Problem to solve
Write out all of the entries, matching the original exactly.

Collection entries
──────

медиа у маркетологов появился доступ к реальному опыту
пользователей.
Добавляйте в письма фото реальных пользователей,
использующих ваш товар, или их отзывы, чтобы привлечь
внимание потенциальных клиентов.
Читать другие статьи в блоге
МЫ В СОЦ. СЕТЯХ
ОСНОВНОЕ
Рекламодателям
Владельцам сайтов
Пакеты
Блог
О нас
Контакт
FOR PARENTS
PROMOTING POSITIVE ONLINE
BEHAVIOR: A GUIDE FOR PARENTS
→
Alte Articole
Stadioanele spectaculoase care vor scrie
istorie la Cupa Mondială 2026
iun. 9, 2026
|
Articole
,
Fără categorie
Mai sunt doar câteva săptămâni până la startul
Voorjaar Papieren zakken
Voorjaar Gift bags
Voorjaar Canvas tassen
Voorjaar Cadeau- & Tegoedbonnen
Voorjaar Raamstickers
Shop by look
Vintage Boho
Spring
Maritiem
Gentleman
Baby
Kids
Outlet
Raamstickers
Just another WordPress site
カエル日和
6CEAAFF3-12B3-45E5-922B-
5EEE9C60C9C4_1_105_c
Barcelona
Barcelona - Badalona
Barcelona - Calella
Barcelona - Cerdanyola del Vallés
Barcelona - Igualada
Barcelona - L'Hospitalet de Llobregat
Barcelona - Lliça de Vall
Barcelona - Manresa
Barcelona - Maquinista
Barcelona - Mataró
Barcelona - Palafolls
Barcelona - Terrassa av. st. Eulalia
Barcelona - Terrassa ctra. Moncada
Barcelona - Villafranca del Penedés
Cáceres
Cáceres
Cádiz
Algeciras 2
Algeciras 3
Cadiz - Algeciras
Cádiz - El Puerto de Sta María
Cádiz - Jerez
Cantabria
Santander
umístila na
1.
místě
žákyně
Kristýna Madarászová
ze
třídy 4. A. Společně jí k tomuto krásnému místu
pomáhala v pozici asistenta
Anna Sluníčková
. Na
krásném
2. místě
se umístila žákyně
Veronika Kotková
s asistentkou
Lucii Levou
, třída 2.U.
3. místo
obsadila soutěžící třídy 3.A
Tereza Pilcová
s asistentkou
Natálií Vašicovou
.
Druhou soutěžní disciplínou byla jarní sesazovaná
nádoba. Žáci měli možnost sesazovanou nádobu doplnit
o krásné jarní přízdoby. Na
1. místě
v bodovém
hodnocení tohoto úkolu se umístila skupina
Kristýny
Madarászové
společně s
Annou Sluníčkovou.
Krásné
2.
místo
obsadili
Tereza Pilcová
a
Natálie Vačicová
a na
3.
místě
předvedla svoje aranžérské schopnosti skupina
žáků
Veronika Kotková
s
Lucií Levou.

──────

Your solution
медиа у маркетологов появился доступ к реальному опыту
пользователей.
Добавляйте в письма фото реальных пользователей,
использующих ваш товар, или их отзывы, чтобы привлечь
внимание потенциальных клиентов.
Читать другие статьи в блоге
МЫ В СОЦ. СЕТЯХ
ОСНОВНОЕ
Рекламодателям
Владельцам сайтов
Пакеты
Блог
О нас
Контакт
FOR PARENTS
PROMOTING POSITIVE ONLINE
BEHAVIOR: A GUIDE FOR PARENTS
→
Alte Articole
Stadioanele spectaculoase care vor scrie
istorie la Cupa Mondială 2026
iun. 9, 2026
|
Articole
,
Fără categorie
Mai sunt doar câteva săptămâni până la startul
Voorjaar Papieren zakken
Voorjaar Gift bags
Voorjaar Canvas tassen
Voorjaar Cadeau- & Tegoedbonnen
Voorjaar Raamstickers
Shop by look
Vintage Boho
Spring
Maritiem
Gentleman
Baby
Kids
Outlet
Raamstickers
Just another WordPress site
カエル日和
6CEAAFF3-12B3-45E5-922B-
5EEE9C60C9C4_1_105_c
Barcelona
Barcelona - Badalona
Barcelona - Calella
Barcelona - Cerdanyola del Vallés
Barcelona - Igualada
Barcelona - L'Hospitalet de Llobregat
Barcelona - Lliça de Vall
Barcelona - Manresa
Barcelona - Maquinista
Barcelona - Mataró
Barcelona - Palafolls
Barcelona - Terrassa av. st. Eulalia
Barcelona - Terrassa ctra. Moncada
Barcelona - Villafranca del Penedés
Cáceres
Cáceres
Cádiz
Algeciras 2
Algeciras 3
Cadiz - Algeciras
Cádiz - El Puerto de Sta María
Cádiz - Jerez
Cantabria
Santander
umístila na
1.
místě
žákyně
Kristýna Madarászová
ze
třídy 4. A. Společně jí k tomuto krásnému místu
pomáhala v pozici asistenta
Anna Sluníčková
. Na
krásném
2. místě
se umístila žákyně
Veronika Kotková
s asistentkou
Lucii Levou
, třída 2.U.
3. místo
obsadila soutěžící třídy 3.A
Tereza Pilcová
s asistentkou
Natálií Vašicovou
.
Druhou soutěžní disciplínou byla jarní sesazovaná
nádoba. Žáci měli možnost sesazovanou nádobu doplnit
o krásné jarní přízdoby. Na
1. místě
v bodovém
hodnocení tohoto úkolu se umístila skupina
Kristýny
Madarászové
společně s
Annou Sluníčkovou.
Krásné
2.
místo
obsadili
Tereza Pilcová
a
Natálie Vačicová
a na
3.
místě
předvedla svoje aranžérské schopnosti skupina
žáků
Veronika Kotková
s
Lucií Levou.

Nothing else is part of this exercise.